[Opening SOURCE RECORDS section]
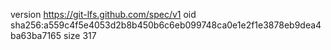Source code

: version https://git-lfs.github.com/spec/v1
oid sha256:a559c4f5e4053d2b8b450b6c6eb099748ca0e1e2f1e3878eb9dea4ba63ba7165
size 317
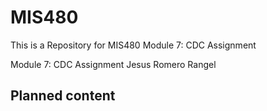 # MIS480
This is a Repository for MIS480 Module 7: CDC Assignment



Module 7: CDC Assignment
Jesus Romero Rangel

## Planned content
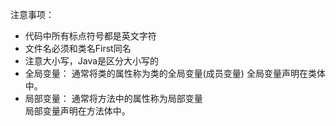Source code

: 注意事项：

- 代码中所有标点符号都是英文字符
- 文件名必须和类名First同名
- 注意大小写，Java是区分大小写的
- 全局变量：
  通常将类的属性称为类的全局变量(成员变量)
  全局变量声明在类体中。
- 局部变量：
  通常将方法中的属性称为局部变量  
  局部变量声明在方法体中。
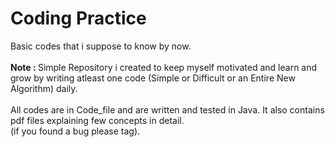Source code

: # Coding Practice 
Basic codes that i suppose to know by now. </br></br>
<b>Note : </b> Simple Repository i created to keep myself motivated and learn and grow by writing atleast one code (Simple or Difficult or an Entire New Algorithm) daily.</br></br>
All codes are in Code_file and are written and tested in Java. It also contains pdf files explaining few concepts in detail. </br>(if you found a bug please tag).  
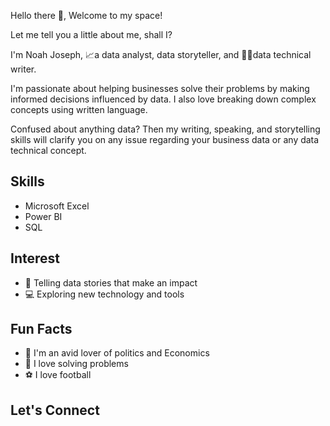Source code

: Hello there 👋, Welcome to my space!

Let me tell you a little about me, shall I?

I'm Noah Joseph, 📈a data analyst, data storyteller, and 🧑‍💻data technical writer.

I'm passionate about helping businesses solve their problems by making informed decisions influenced by data. I also love breaking down complex concepts using written language.

Confused about anything data? Then my writing, speaking, and storytelling skills will clarify you on any issue regarding your business data or any data technical concept.

## Skills

- Microsoft Excel
- Power BI
- SQL

## Interest
- 📖 Telling data stories that make an impact
- 💻 Exploring new technology and tools 

## Fun Facts
- 📖 I'm an avid lover of politics and Economics
- 📝 I love solving problems
- ⚽️ I love football

## Let's Connect 

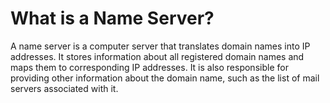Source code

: # What is a Name Server?

A name server is a computer server that translates domain names into IP addresses. It stores information about all registered domain names and maps them to corresponding IP addresses. It is also responsible for providing other information about the domain name, such as the list of mail servers associated with it.
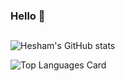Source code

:### Hello 👋
##



![Hesham's GitHub stats](https://github-readme-stats.vercel.app/api?username=heshamouda&include_all_commits=true&theme=radica)


![Top Languages Card](https://github-readme-stats.vercel.app/api/top-langs/?username=heshamouda&layout=compact&langs_count=8)


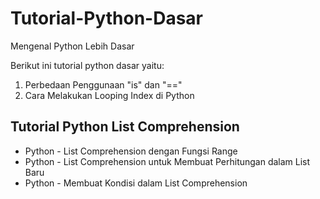 # Tutorial-Python-Dasar
Mengenal Python Lebih Dasar

Berikut ini tutorial python dasar yaitu:

1. Perbedaan Penggunaan "is" dan "=="
2. Cara Melakukan Looping Index di Python



## Tutorial Python List Comprehension

- Python - List Comprehension dengan Fungsi Range
- Python - List Comprehension untuk Membuat Perhitungan dalam List Baru
- Python - Membuat Kondisi dalam List Comprehension
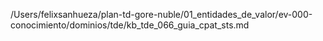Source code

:/Users/felixsanhueza/plan-td-gore-nuble/01_entidades_de_valor/ev-000-conocimiento/dominios/tde/kb_tde_066_guia_cpat_sts.md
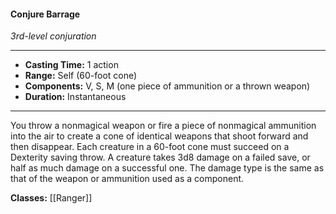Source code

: #### Conjure Barrage
*3rd-level conjuration*
___
- **Casting Time:** 1 action
- **Range:** Self (60-foot cone)
- **Components:** V, S, M (one piece of ammunition or a thrown weapon)
- **Duration:** Instantaneous
---
You throw a nonmagical weapon or fire a piece of nonmagical ammunition into the air to create a cone of identical weapons that shoot forward and then disappear. Each creature in a 60-foot cone must succeed on a Dexterity saving throw. A creature takes 3d8 damage on a failed save, or half as much damage on a successful one. The damage type is the same as that of the weapon or ammunition used as a component.

**Classes:** [[Ranger]]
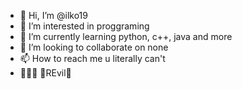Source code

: - 👋 Hi, I’m @ilko19
- 👀 I’m interested in proggraming
- 🌱 I’m currently learning python, c++, java and more
- 💞️ I’m looking to collaborate on none
- 📫 How to reach me u literally can't
- 👨🏻‍💻 🔴REvil🔴 

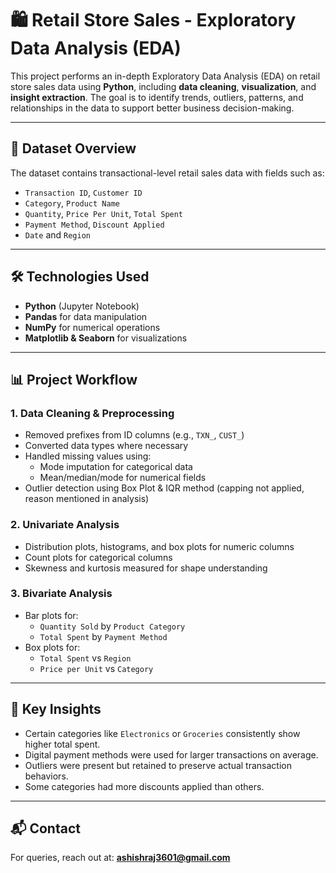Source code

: # 🛍️ Retail Store Sales - Exploratory Data Analysis (EDA)

This project performs an in-depth Exploratory Data Analysis (EDA) on retail store sales data using **Python**, including **data cleaning**, **visualization**, and **insight extraction**. The goal is to identify trends, outliers, patterns, and relationships in the data to support better business decision-making.

---

## 📂 Dataset Overview

The dataset contains transactional-level retail sales data with fields such as:

- `Transaction ID`, `Customer ID`
- `Category`, `Product Name`
- `Quantity`, `Price Per Unit`, `Total Spent`
- `Payment Method`, `Discount Applied`
- `Date` and `Region`

---

## 🛠️ Technologies Used

- **Python** (Jupyter Notebook)
- **Pandas** for data manipulation
- **NumPy** for numerical operations
- **Matplotlib & Seaborn** for visualizations

---

## 📊 Project Workflow

### 1. **Data Cleaning & Preprocessing**
- Removed prefixes from ID columns (e.g., `TXN_`, `CUST_`)
- Converted data types where necessary
- Handled missing values using:
  - Mode imputation for categorical data
  - Mean/median/mode for numerical fields
- Outlier detection using Box Plot & IQR method (capping not applied, reason mentioned in analysis)

### 2. **Univariate Analysis**
- Distribution plots, histograms, and box plots for numeric columns
- Count plots for categorical columns
- Skewness and kurtosis measured for shape understanding

### 3. **Bivariate Analysis**
- Bar plots for:
  - `Quantity Sold` by `Product Category`
  - `Total Spent` by `Payment Method`
- Box plots for:
  - `Total Spent` vs `Region`
  - `Price per Unit` vs `Category`

---

## 📌 Key Insights

- Certain categories like `Electronics` or `Groceries` consistently show higher total spent.
- Digital payment methods were used for larger transactions on average.
- Outliers were present but retained to preserve actual transaction behaviors.
- Some categories had more discounts applied than others.

---

## 📬 Contact

For queries, reach out at: **ashishraj3601@gmail.com**
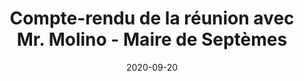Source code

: ---
layout: default
date: 2020-09-20
img: 
category: info
title: "Compte-rendu de la réunion avec Mr. Molino - Maire de Septèmes"
description: "Ci-joint le compte-rendu de notre rencontre du 21 Septembre 2020 avec Mr. le Maire."
tags: association
tag_url: /association/
button_name: CR réunion
doclink: "/doc/cr/2020-09-21_reunion_molino.pdf"
meta: "noindex"
---
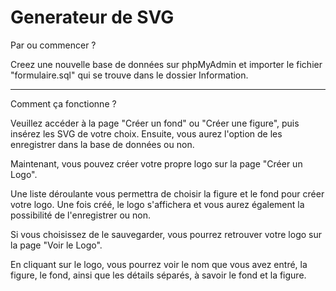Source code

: # Generateur de SVG

Par ou commencer ?

Creez une nouvelle base de données sur phpMyAdmin et importer le fichier "formulaire.sql" qui se trouve dans le dossier Information.

------------------------------------------------------------------------------------------

Comment ça fonctionne ?

Veuillez accéder à la page "Créer un fond" ou "Créer une figure", puis insérez les SVG de votre choix. Ensuite, vous aurez l'option de les enregistrer dans la base de données ou non.

Maintenant, vous pouvez créer votre propre logo sur la page "Créer un Logo".

 Une liste déroulante vous permettra de choisir la figure et le fond pour créer votre logo. Une fois créé, le logo s'affichera et vous aurez également la possibilité de l'enregistrer ou non.

 Si vous choisissez de le sauvegarder, vous pourrez retrouver votre logo sur la page "Voir le Logo".
 
 En cliquant sur le logo, vous pourrez voir le nom que vous avez entré, la figure, le fond, ainsi que les détails séparés, à savoir le fond et la figure.

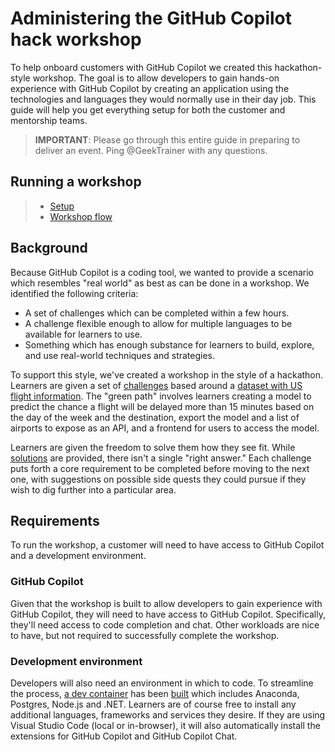 # Administering the GitHub Copilot hack workshop

To help onboard customers with GitHub Copilot we created this hackathon-style workshop. The goal is to allow developers to gain hands-on experience with GitHub Copilot by creating an application using the technologies and languages they would normally use in their day job. This guide will help you get everything setup for both the customer and mentorship teams.

> **IMPORTANT**: Please go through this entire guide in preparing to deliver an event. Ping @GeekTrainer with any questions.

## Running a workshop

> - [Setup](./setup.md)
> - [Workshop flow](./workshop-flow.md)

## Background

Because GitHub Copilot is a coding tool, we wanted to provide a scenario which resembles "real world" as best as can be done in a workshop. We identified the following criteria:

- A set of challenges which can be completed within a few hours.
- A challenge flexible enough to allow for multiple languages to be available for learners to use.
- Something which has enough substance for learners to build, explore, and use real-world techniques and strategies.

To support this style, we've created a workshop in the style of a hackathon. Learners are given a set of [challenges](./content/) based around
a [dataset with US flight information](../data/). The "green path" involves learners creating a model to predict the chance a flight will be delayed
more than 15 minutes based on the day of the week and the destination, export the model and a list of airports to expose as an API, and a frontend for users to access the model.

Learners are given the freedom to solve them how they see fit. While [solutions](./possible-solution/) are provided, there isn't a single "right answer." Each challenge puts forth a core requirement to be completed before moving to the next one, with suggestions on possible side quests they could pursue if they wish to dig further into a particular area.

## Requirements

To run the workshop, a customer will need to have access to GitHub Copilot and a development environment.

### GitHub Copilot

Given that the workshop is built to allow developers to gain experience with GitHub Copilot, they will need to have access to GitHub Copilot. Specifically, they'll need access to code completion and chat. Other workloads are nice to have, but not required to successfully complete the workshop.

### Development environment

Developers will also need an environment in which to code. To streamline the process, [a dev container](https://code.visualstudio.com/docs/devcontainers/containers)
has been [built](./.devcontainer) which includes Anaconda, Postgres, Node.js and .NET. Learners are of course free to install any additional languages, frameworks and
services they desire. If they are using Visual Studio Code (local or in-browser), it will also automatically install the extensions for GitHub Copilot and GitHub Copilot Chat.
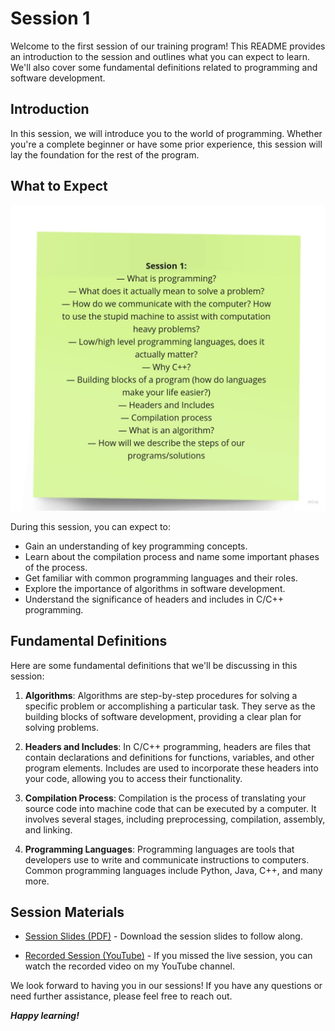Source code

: # Session 1

Welcome to the first session of our training program! This README provides an introduction to the session and outlines what you can expect to learn. We'll also cover some fundamental definitions related to programming and software development.

## Introduction

In this session, we will introduce you to the world of programming. Whether you're a complete beginner or have some prior experience, this session will lay the foundation for the rest of the program.

## What to Expect

![Session Content](session-1-content.jpg)

During this session, you can expect to:

- Gain an understanding of key programming concepts.
- Learn about the compilation process and name some important phases of the process.
- Get familiar with common programming languages and their roles.
- Explore the importance of algorithms in software development.
- Understand the significance of headers and includes in C/C++ programming.

## Fundamental Definitions

Here are some fundamental definitions that we'll be discussing in this session:

1. **Algorithms**: Algorithms are step-by-step procedures for solving a specific problem or accomplishing a particular task. They serve as the building blocks of software development, providing a clear plan for solving problems.

2. **Headers and Includes**: In C/C++ programming, headers are files that contain declarations and definitions for functions, variables, and other program elements. Includes are used to incorporate these headers into your code, allowing you to access their functionality.

3. **Compilation Process**: Compilation is the process of translating your source code into machine code that can be executed by a computer. It involves several stages, including preprocessing, compilation, assembly, and linking.

4. **Programming Languages**: Programming languages are tools that developers use to write and communicate instructions to computers. Common programming languages include Python, Java, C++, and many more.

## Session Materials

- [Session Slides (PDF)](session-1-slides.pdf) - Download the session slides to follow along.

- [Recorded Session (YouTube)](https://youtu.be/_39mqS5sexI?si=Nafl4gUV_W2hs_-3) - If you missed the live session, you can watch the recorded video on my YouTube channel.

We look forward to having you in our sessions! If you have any questions or need further assistance, please feel free to reach out.

***Happy learning!***

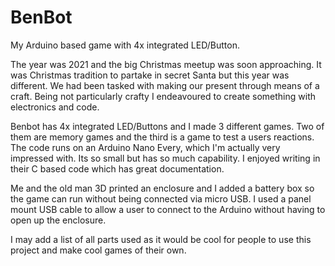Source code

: # BenBot
My Arduino based game with 4x integrated LED/Button.

The year was 2021 and the big Christmas meetup was soon approaching. It was Christmas tradition to partake in secret
Santa but this year was different. We had been tasked with making our present through means of a craft.
Being not particularly crafty I endeavoured to create something with electronics and code.

Benbot has 4x integrated LED/Buttons and I made 3 different games. Two of them are memory games and the third is a 
game to test a users reactions.
The code runs on an Arduino Nano Every, which I'm actually very impressed with. Its so small but has so much capability.
I enjoyed writing in their C based code which has great documentation.

Me and the old man 3D printed an enclosure and I added a battery box so the game can run without being connected via 
micro USB. I used a panel mount USB cable to allow a user to connect to the Arduino without having to open up the
enclosure.

I may add a list of all parts used as it would be cool for people to use this project and make cool games of their own.
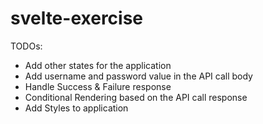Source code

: # svelte-exercise

TODOs:
- Add other states for the application
- Add username and password value in the API call body
- Handle Success & Failure response
- Conditional Rendering based on the API call response
- Add Styles to application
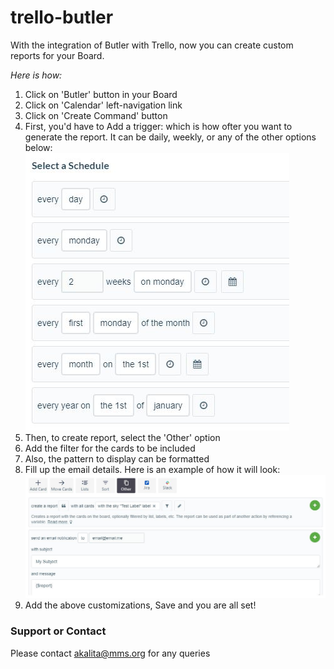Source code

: # trello-butler

With the integration of Butler with Trello, now you can create custom reports for your Board.

_Here is how:_
1. Click on 'Butler' button in your Board
2. Click on 'Calendar' left-navigation link
3. Click on 'Create Command' button
4. First, you'd have to Add a trigger: which is how ofter you want to generate the report. It can be daily, weekly, or any of the other options below:  
![Schedule](select_schedule.JPG)
5. Then, to create report, select the 'Other' option
6. Add the filter for the cards to be included
7. Also, the pattern to display can be formatted
8. Fill up the email details. Here is an example of how it will look:  
![Customize Report](customize_report.JPG)
9. Add the above customizations, Save and you are all set! 


### Support or Contact
Please contact [akalita@mms.org](mailto:akalita@mms.org) for any queries
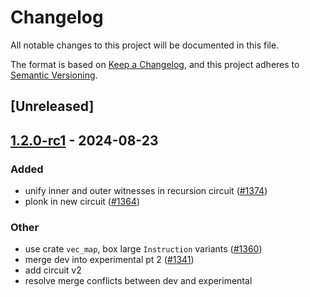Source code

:# Changelog

All notable changes to this project will be documented in this file.

The format is based on [Keep a Changelog](https://keepachangelog.com/en/1.0.0/),
and this project adheres to [Semantic Versioning](https://semver.org/spec/v2.0.0.html).

## [Unreleased]

## [1.2.0-rc1](https://github.com/succinctlabs/sp1/releases/tag/sp1-recursion-circuit-v1.2.0-rc1) - 2024-08-23

### Added

- unify inner and outer witnesses in recursion circuit ([#1374](https://github.com/succinctlabs/sp1/pull/1374))
- plonk in new circuit ([#1364](https://github.com/succinctlabs/sp1/pull/1364))

### Other

- use crate `vec_map`, box large `Instruction` variants ([#1360](https://github.com/succinctlabs/sp1/pull/1360))
- merge dev into experimental pt 2 ([#1341](https://github.com/succinctlabs/sp1/pull/1341))
- add circuit v2
- resolve merge conflicts between dev and experimental
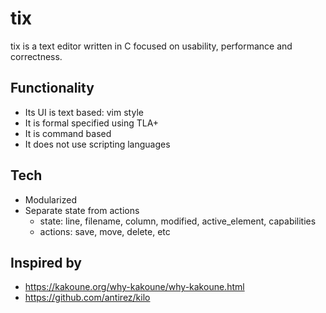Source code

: # tix

tix is a text editor written in C focused on usability, performance and correctness.

## Functionality

- Its UI is text based: vim style
- It is formal specified using TLA+
- It is command based
- It does not use scripting languages

## Tech

- Modularized
- Separate state from actions
  - state: line, filename, column, modified, active_element, capabilities
  - actions: save, move, delete, etc

## Inspired by

- https://kakoune.org/why-kakoune/why-kakoune.html
- https://github.com/antirez/kilo
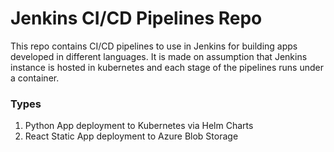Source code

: # Jenkins CI/CD Pipelines Repo
 This repo contains CI/CD pipelines to use in Jenkins for building apps developed in different languages. It is made on assumption that Jenkins instance is hosted in kubernetes and each stage of the pipelines runs under a container.
 
 ### Types
   1. Python App deployment to Kubernetes via Helm Charts
   2. React Static App deployment to Azure Blob Storage
   
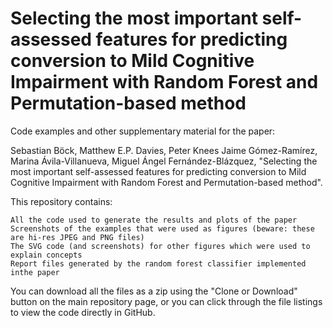 # Selecting the most important self-assessed features for predicting conversion to Mild Cognitive Impairment with Random Forest and Permutation-based method


Code examples and other supplementary material for the paper:

Sebastian Böck, Matthew E.P. Davies, Peter Knees
Jaime Gómez-Ramírez, Marina Ávila-Villanueva, Miguel Ángel Fernández-Blázquez, "Selecting the most important self-assessed features for predicting conversion to Mild Cognitive Impairment with Random Forest and Permutation-based method".

This repository contains:

    All the code used to generate the results and plots of the paper 
    Screenshots of the examples that were used as figures (beware: these are hi-res JPEG and PNG files)
    The SVG code (and screenshots) for other figures which were used to explain concepts
    Report files generated by the random forest classifier implemented inthe paper


You can download all the files as a zip using the "Clone or Download" button on the main repository page, or you can click through the file listings to view the code directly in GitHub.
[Closing SOURCE RECORDS section]
# WHAT YOU ARE ASKED TO DO
Write down exactly what the lines above say, from the line holding "- Understand the" through the line holding "I enjoyed writing", and nothing more. Do not copy the pictures.

# ANSWER BELOW
- Understand the significance of headers and includes in C/C++ programming.

## Fundamental Definitions

Here are some fundamental definitions that we'll be discussing in this session:

1. **Algorithms**: Algorithms are step-by-step procedures for solving a specific problem or accomplishing a particular task. They serve as the building blocks of software development, providing a clear plan for solving problems.

2. **Headers and Includes**: In C/C++ programming, headers are files that contain declarations and definitions for functions, variables, and other program elements. Includes are used to incorporate these headers into your code, allowing you to access their functionality.

3. **Compilation Process**: Compilation is the process of translating your source code into machine code that can be executed by a computer. It involves several stages, including preprocessing, compilation, assembly, and linking.

4. **Programming Languages**: Programming languages are tools that developers use to write and communicate instructions to computers. Common programming languages include Python, Java, C++, and many more.

## Session Materials

- [Session Slides (PDF)](session-1-slides.pdf) - Download the session slides to follow along.

- [Recorded Session (YouTube)](https://youtu.be/_39mqS5sexI?si=Nafl4gUV_W2hs_-3) - If you missed the live session, you can watch the recorded video on my YouTube channel.

We look forward to having you in our sessions! If you have any questions or need further assistance, please feel free to reach out.

***Happy learning!***

Source code

: # BenBot
My Arduino based game with 4x integrated LED/Button.

The year was 2021 and the big Christmas meetup was soon approaching. It was Christmas tradition to partake in secret
Santa but this year was different. We had been tasked with making our present through means of a craft.
Being not particularly crafty I endeavoured to create something with electronics and code.

Benbot has 4x integrated LED/Buttons and I made 3 different games. Two of them are memory games and the third is a 
game to test a users reactions.
The code runs on an Arduino Nano Every, which I'm actually very impressed with. Its so small but has so much capability.
I enjoyed writing in their C based code which has great documentation.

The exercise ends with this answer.